If you take one of the very common rules of your standard 21-mer RNAi [molecule] — the thermodynamic asymmetry where the 5’ end of the strand that has the lowest amount of thermodynamic stability is incorporated preferentially to become the guide strand in RISC — that property is very obvious in a 21-mer. If you use a Dicer-loaded RNA interference mechanism, that thermodynamic asymmetry goes away. In other words, if you use proteins to help load your RISC, your thermodynamic asymmetry parameter is no longer important. So there are at least two different pathways to get something into RISC, in one of which that [thermodynamic] feature is important [while] in the second one … it is not.
So that’s one example of the differences that can be detected based upon what biochemical mechanisms are being involved to get something to be incorporated and then active.
At this point, how developed is this approach? What sort of testing have you done to validate it?
That’s a very good question. We have a couple of in-house data sets and some publicly available data sets, and we’ve been looking at about a dozen different parameters that can theoretically have some influence on activity at some level, whatever that endpoint readout is.
Generally speaking, the endpoint is total amount of target messenger RNA suppression. But you can think of different endpoints that you might want to look at, for example off-target effects or immunostimulation or other endpoints that would be different from target mRNA knockdown.
The validation is ongoing. Some of the modules that we are looking at are fairly validated in the sense that it’s repeating other people’s work. For example, the thermodynamics, those observations have been reported in the literature for several years now. Looking at internal data sets and publicly available data sets, we see the same things and feel fairly confident that the software is valid in that sense.
Looking at other things that are either underreported or not reported previously in the literature, we take a little bit of extra time to make sure that the software is doing what we think it’s doing [using] in-house methods that are standard in the software world.
Are you doing this work in-house?
The grant supports in-house software development. Some of the data sets involve both in-house and external collaborations. Obviously, some of those won’t be able to be published depending on who those collaborators are.
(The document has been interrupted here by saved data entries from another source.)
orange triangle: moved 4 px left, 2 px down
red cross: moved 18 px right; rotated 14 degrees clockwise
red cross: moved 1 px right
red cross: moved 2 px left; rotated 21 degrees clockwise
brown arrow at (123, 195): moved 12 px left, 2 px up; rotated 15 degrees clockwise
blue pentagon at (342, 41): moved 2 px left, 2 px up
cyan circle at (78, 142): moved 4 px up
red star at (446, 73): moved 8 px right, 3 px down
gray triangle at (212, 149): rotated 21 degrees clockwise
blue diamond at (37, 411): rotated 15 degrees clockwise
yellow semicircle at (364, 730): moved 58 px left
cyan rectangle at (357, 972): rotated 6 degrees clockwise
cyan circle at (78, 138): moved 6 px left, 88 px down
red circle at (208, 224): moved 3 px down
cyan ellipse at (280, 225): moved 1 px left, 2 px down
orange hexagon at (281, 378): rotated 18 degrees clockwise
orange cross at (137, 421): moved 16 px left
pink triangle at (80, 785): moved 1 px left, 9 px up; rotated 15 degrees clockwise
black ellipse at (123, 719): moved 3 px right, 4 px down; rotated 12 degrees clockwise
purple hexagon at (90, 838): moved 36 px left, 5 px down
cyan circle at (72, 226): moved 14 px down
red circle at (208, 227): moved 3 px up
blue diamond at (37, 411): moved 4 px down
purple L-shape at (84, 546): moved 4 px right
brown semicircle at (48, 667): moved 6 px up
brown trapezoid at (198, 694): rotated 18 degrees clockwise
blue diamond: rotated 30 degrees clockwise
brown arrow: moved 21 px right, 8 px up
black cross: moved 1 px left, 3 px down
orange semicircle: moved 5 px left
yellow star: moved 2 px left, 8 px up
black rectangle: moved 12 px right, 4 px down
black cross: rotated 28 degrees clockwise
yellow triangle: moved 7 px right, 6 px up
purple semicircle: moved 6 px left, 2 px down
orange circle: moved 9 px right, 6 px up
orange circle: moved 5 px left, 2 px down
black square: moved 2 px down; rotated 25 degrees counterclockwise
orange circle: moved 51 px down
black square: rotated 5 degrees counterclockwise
So this software is going out into other researchers’ hands to see how it works for them?
Right now, IDT has an open-source model on this particular software package, and we’re providing an FTP site to allow people to download it.
Is the ultimate goal to market this or will this always be a freely available thing?
IDT at this moment is not a software company, and we have the luxury of writing bioinformatics software for people to use to perform some functions that are useful to them. At the end of the day, people buy IDT widgets, the synthetic nucleic acids, and that supports bioinformatics at IDT.
So the software is a tool customers can use in their research?